* [Exercise]: Pick out every line in the entries below that contains the word "pixels", and copy each one in full. Case counts.

* [Stored records]:
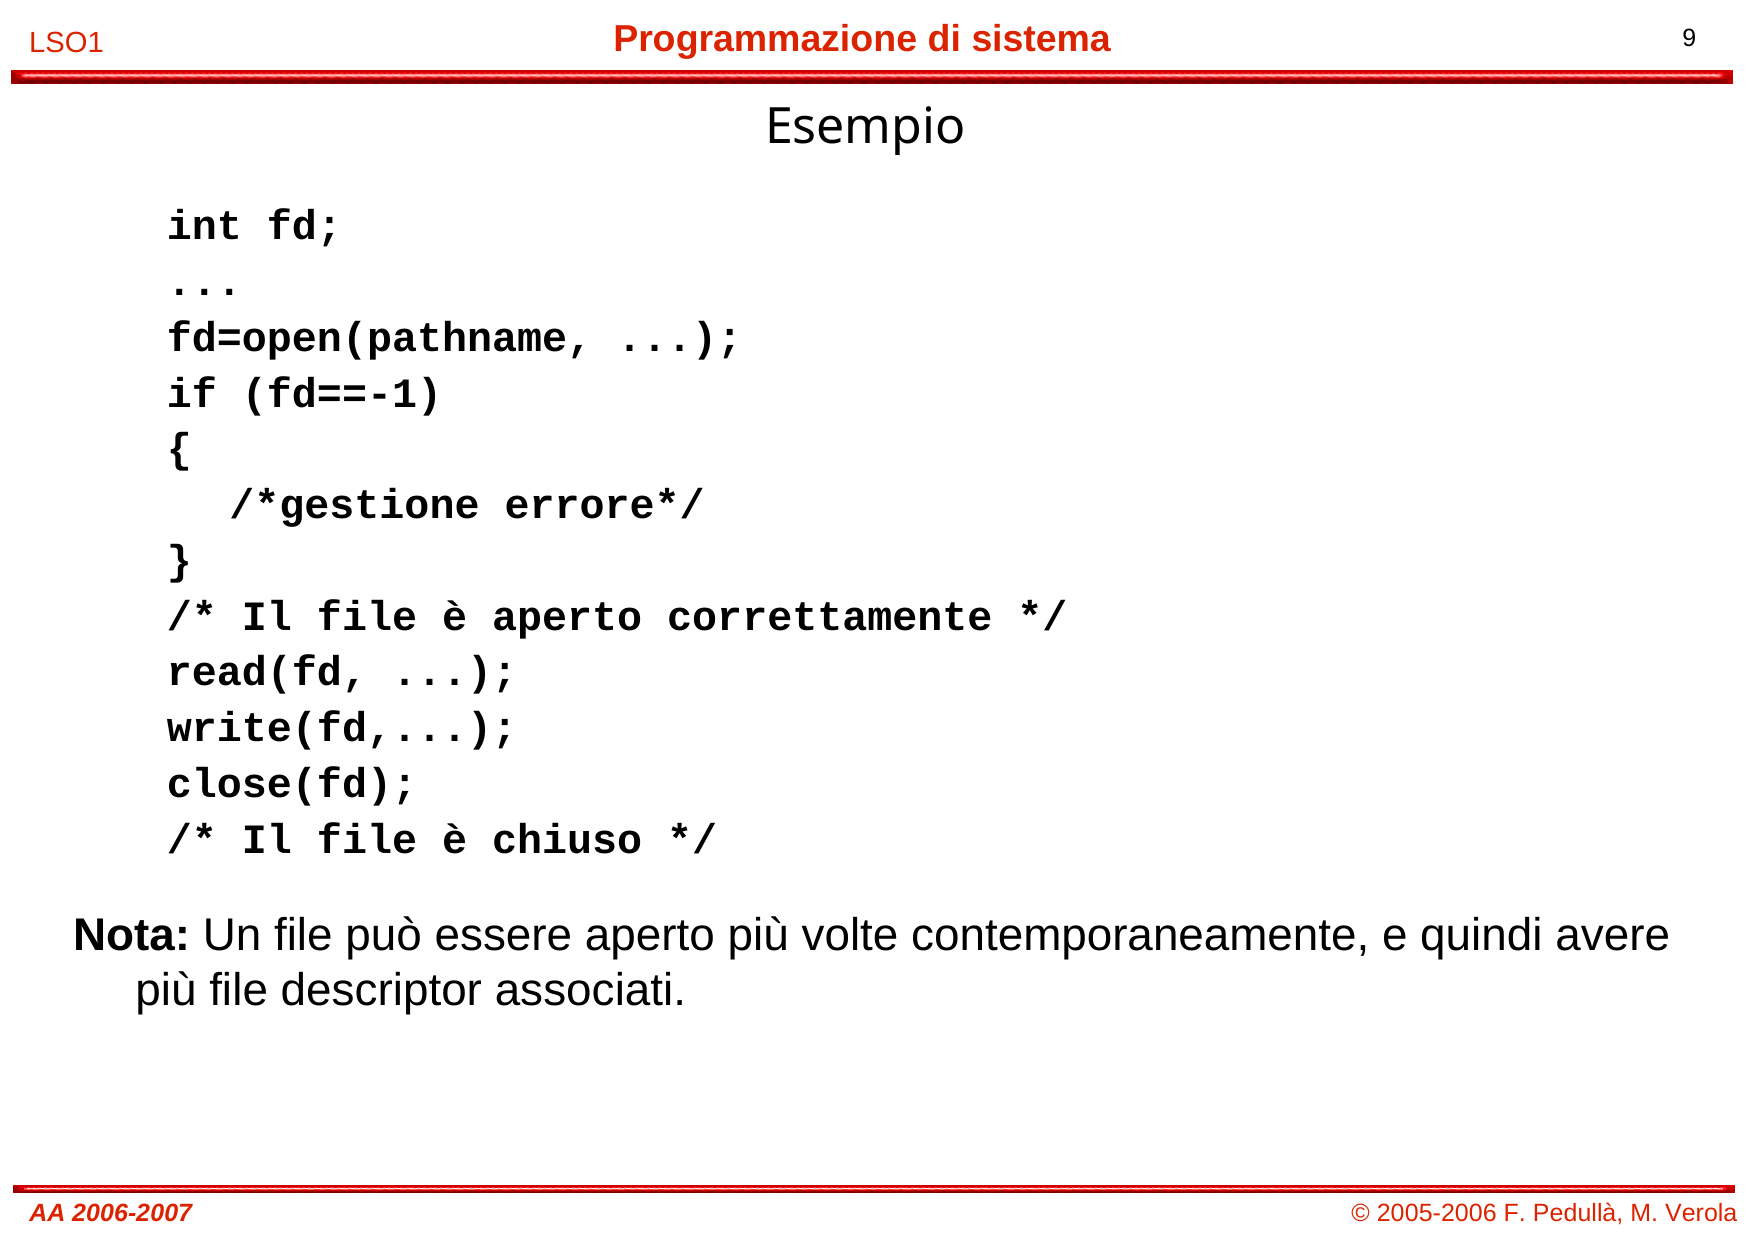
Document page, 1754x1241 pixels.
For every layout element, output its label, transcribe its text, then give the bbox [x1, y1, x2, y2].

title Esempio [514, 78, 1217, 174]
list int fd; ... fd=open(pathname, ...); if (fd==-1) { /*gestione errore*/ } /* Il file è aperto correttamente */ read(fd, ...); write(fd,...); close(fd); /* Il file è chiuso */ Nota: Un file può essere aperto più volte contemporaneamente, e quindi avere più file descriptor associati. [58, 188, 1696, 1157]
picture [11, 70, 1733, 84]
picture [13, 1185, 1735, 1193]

--

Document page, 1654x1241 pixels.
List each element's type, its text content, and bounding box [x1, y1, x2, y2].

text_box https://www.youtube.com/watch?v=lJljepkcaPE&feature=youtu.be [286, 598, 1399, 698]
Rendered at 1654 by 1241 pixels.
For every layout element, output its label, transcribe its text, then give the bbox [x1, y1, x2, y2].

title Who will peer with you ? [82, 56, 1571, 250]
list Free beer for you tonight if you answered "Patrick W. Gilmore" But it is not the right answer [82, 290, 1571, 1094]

==

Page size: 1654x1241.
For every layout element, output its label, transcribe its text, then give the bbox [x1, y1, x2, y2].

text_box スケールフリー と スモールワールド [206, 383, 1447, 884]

* [Answer to this exercise]:
Document page, 1754x1241 pixels.
Document page, 1654x1241 pixels.
Rendered at 1654 by 1241 pixels.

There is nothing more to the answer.